Russische Reise - Einst und hundert Jahre danach

von Milan Ráček
Rezension von Hans Bäck

Edition Roesner

ISBN 978-3-903059-72-6 € 19,90

 

Es kommt immer wieder vor, dass ich ein Buch verstört, ratlos oder zweifelnd auf die Seite lege. Nach einiger Zeit nehme ich es wieder zur Hand, suche, wo habe ich das Lesezeichen gelassen, wieder beginnen, zuerst den Faden zu finden und dann weiterzulesen. Das ist zugegeben schwierig. So jedenfalls taste ich mir nach vor, bis zum Ende des Buches – man verzeihe den sprachlichen Widerspruch: nach vor tasten, bis zum Ende. Aber so ist es. Dann ist die letzte Seite erreicht, das Buch wird zu Seite gelegt und...

Ja, was und? Fragen stellen sich, Vermutungen tauchen auf, und es bleibt nicht aus, das Buch wieder zur Hand zu nehmen, nach vor zu blättern, planlos herum zu suchen, die Notizen anschauen und dann seufzend das Buch wegzulegen.

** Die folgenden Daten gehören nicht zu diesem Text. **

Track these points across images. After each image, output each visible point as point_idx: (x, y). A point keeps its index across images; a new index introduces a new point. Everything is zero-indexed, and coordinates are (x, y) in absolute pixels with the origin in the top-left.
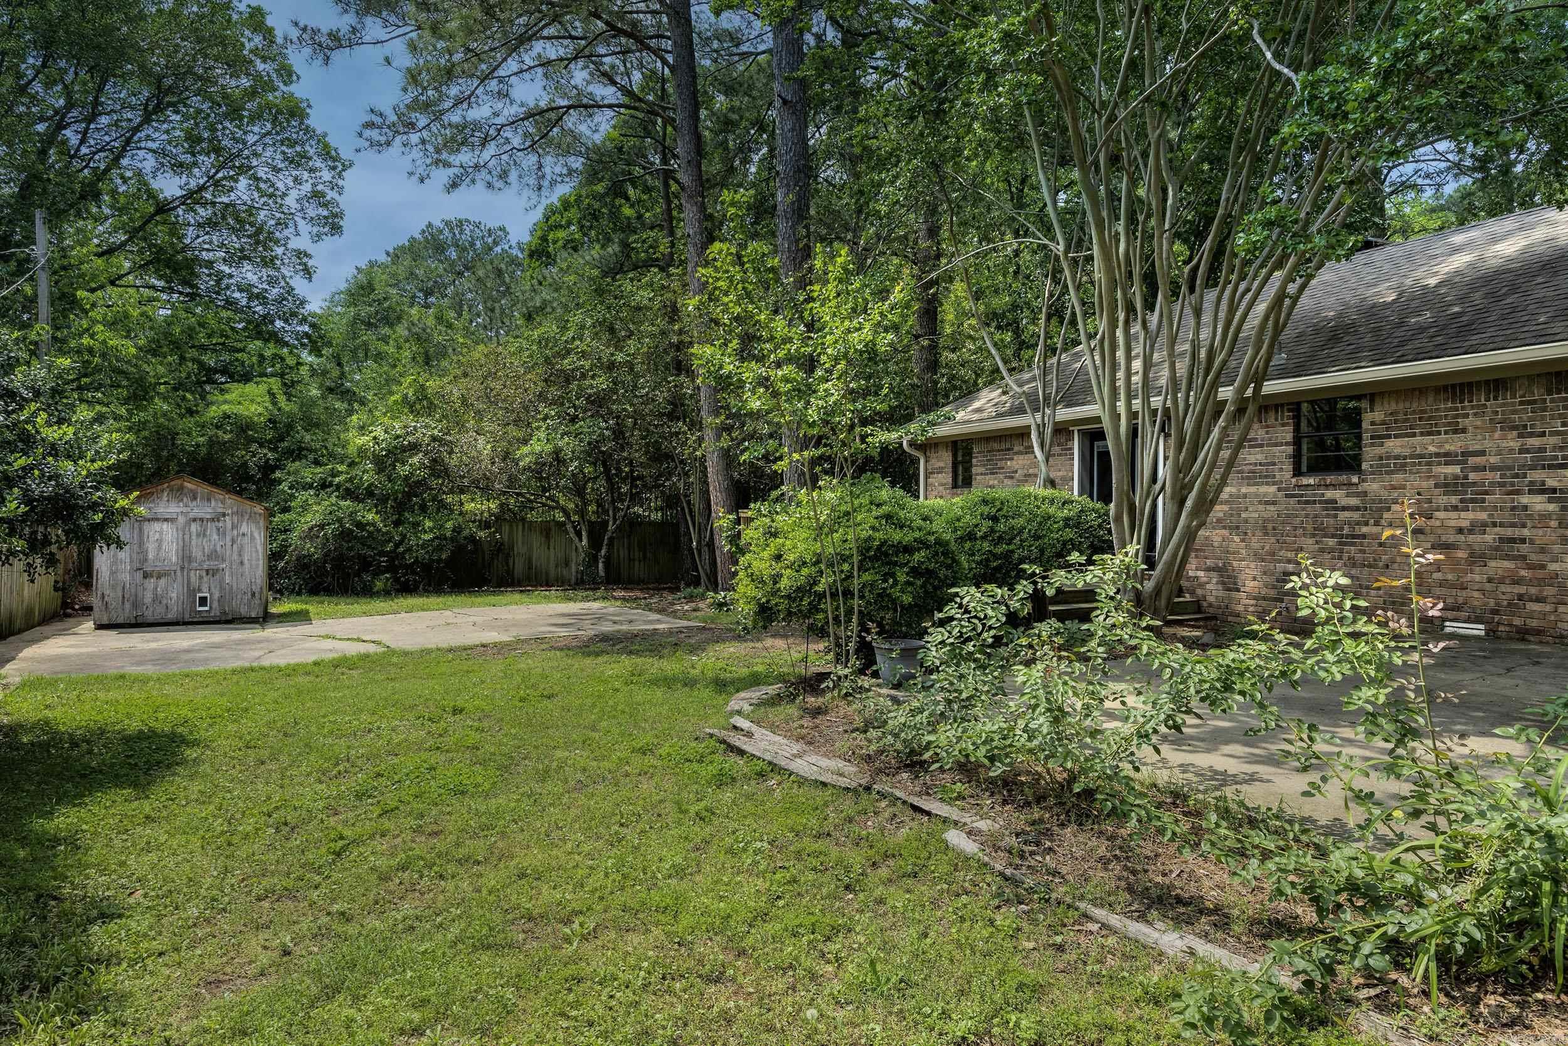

Nach einiger Zeit, das gibt´s doch nicht und das Spiel beginnt von vorne. Und siehe da, plötzlich kommt es zum AHA-Effekt. Ja, so hat das der Autor gemeint (oder so habe ich das verstanden – das muss nicht immer das Selbe sein). Das Finden beginnt und das Buch bekommt das Leben, das ihm der Autor mitgegeben hat. Ja, ja, da ist eine Reise geschildert, die so eigenartig begonnen wurde und geendet hat, dass die Verstörung, nein besser, die Verzögerung beim Lesen begreiflich wird.

Also, dann los – der Autor beginnt eine Suche nach einer geheimnisvollen ersten Frau seines Vaters. Das dies weit zurück in den ersten Jahren der jungen tschechoslowakischen Republik beginnt, in den dunklen Jahren der Sozialistischen Tschechoslowakischen Volksrepublik weitergeht und letztlich über den neuen Staat Tschechische Republik in Österreich endet, ist natürlich einerseits der Biografie des Autors zuzuschreiben, anderseits in diesem verrückten 20. Jahrhundert nicht wirklich außergewöhnlich.

Ein Bild, eine Erinnerung an verschlossene Türen vergitterte Fenster und vor allem das geheimnisvolle Bild einer wunderschönen fremden Frau. Niemand konnte, wollte darüber Auskunft geben, „da bist du noch zu jung“, „das ist so schwierig“ usw. was die Ausreden der Erwachsenen halt immer sein können. Jedenfalls, alle jahrzehntelangen Reisebeschränkungen sind aufgehoben, der Autor, längst mit einem österreichischen Reisepass ausgestattet, kann ein Besuchervisum bei der russischen Botschaft beantragen und bekommt es auch. Aber!

Damit sind die ersten Komplikationen eingeleitet. Was der Autor mit einem – fast bin ich versucht zu schreiben – typisch tschechischen, nein besser: böhmischen Humor schildert, gehört zur großen Tradition seiner Heimat! Man stelle sich vor, hundert Jahre nach dem Ende des Ersten Weltkrieges, der Gründung der Tschechoslowakischen Republik will der Autor auf den Spuren der legendären Tschechischen Legion in Russland/Sowjetunion die Herkunft der geheimnisvollen ersten Frau seines Vaters erkunden. Was wir dabei erfahren, ist selbst für geschichtlich einigermaßen Informierte ein Erlebnis!